Friday, May 10, 2019

Cancerversary

I got into a discussion recently with a group of women who all started chemo the same month I did, when one of them said she was now a one-year survivor. She counted from the date of her diagnosis. Which seems to me a bit like counting a child's life from the date of a positive pregnancy test. That day may be emotionally meaningful, but it's irrelevant in terms of the actual birth. A year ago today, I found out I had cancer. But the tumor was already there, and it continued to be there in the month of testing and appointments leading up to my surgery. I wasn't a "survivor" at that point, I was a cancer patient. And all week I've felt edgy and sad as this day approached, reliving the painful biopsy, the terrible phone call, the decisions about treatment, and telling my children. So I'm marking this day not as a point of survivorship but in remembrance of the day my life was forever altered.
Because I won't ever look at life the same way. It changed me. Not just the obvious things of forfeiting my breasts and allowing myself to be repeatedly poisoned. Not just going bald or having my formerly straight hair turn into fluffy curls. Not just agreeing to take endocrine therapy for at least the next decade and accepting all the side effects that go with that. It's that from the day I heard "invasive cancer," the long life I expected was no longer a reasonable certainty. Invasive breast cancers do not, at this time, have a cure. You can reduce your risk of it returning, but you can't ever be sure it's not quietly brewing in your bones or liver or brain. And given the aggressive cell biology of my particular cancer, I can't say that I like my odds.
When I received this gardening catalogue last month, I started to pitch it into the recycling bin but stopped short when I saw the date. Seemed like a reminder that on the anniversary of my diagnosis, I can still invest in the future. And so I sent my order in this morning, and will be planting bulbs in my yard come fall.
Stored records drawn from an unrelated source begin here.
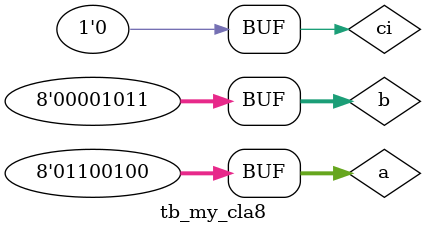
<source format=v>
`timescale 1ns/100ps

module tb_my_cla8;

	reg[7:0] a, b; // 32bit reg
	reg ci; 			// reg

	wire co; 		// wire
	wire[7:0] s; 	// wire

	my_cla8 teset_my_cla8(a, b, ci, co, s);
	
	initial begin
		#0; {a, b, ci} = {8'd5, 8'd2, 1'b0};
		#5; {a, b, ci} = {8'd10, 8'd8, 1'b0};
		#5; {a, b, ci} = {8'd20, 8'd30, 1'b0};
		#5; {a, b, ci} = {8'd100, 8'd11, 1'b0};
		#5;
	end

endmodule

</source>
Paul Kalanithi, a young neurosurgeon who was diagnosed with metastatic lung cancer and died shortly afterward, wrote in his book When Breath Becomes Air:

“Before my cancer was diagnosed, I knew that someday I would die, but I didn’t know when. After the diagnosis, I knew that someday I would die, but I didn’t know when. But now I knew it acutely. The problem wasn’t really a scientific one. The fact of death is unsettling. Yet there is no other way to live.”

I don't think I'd have fully gotten that before, but I sure do now. The possibility of an earlier death than I used to imagine has heightened my awareness of life. One year into this, I'm grateful to be here.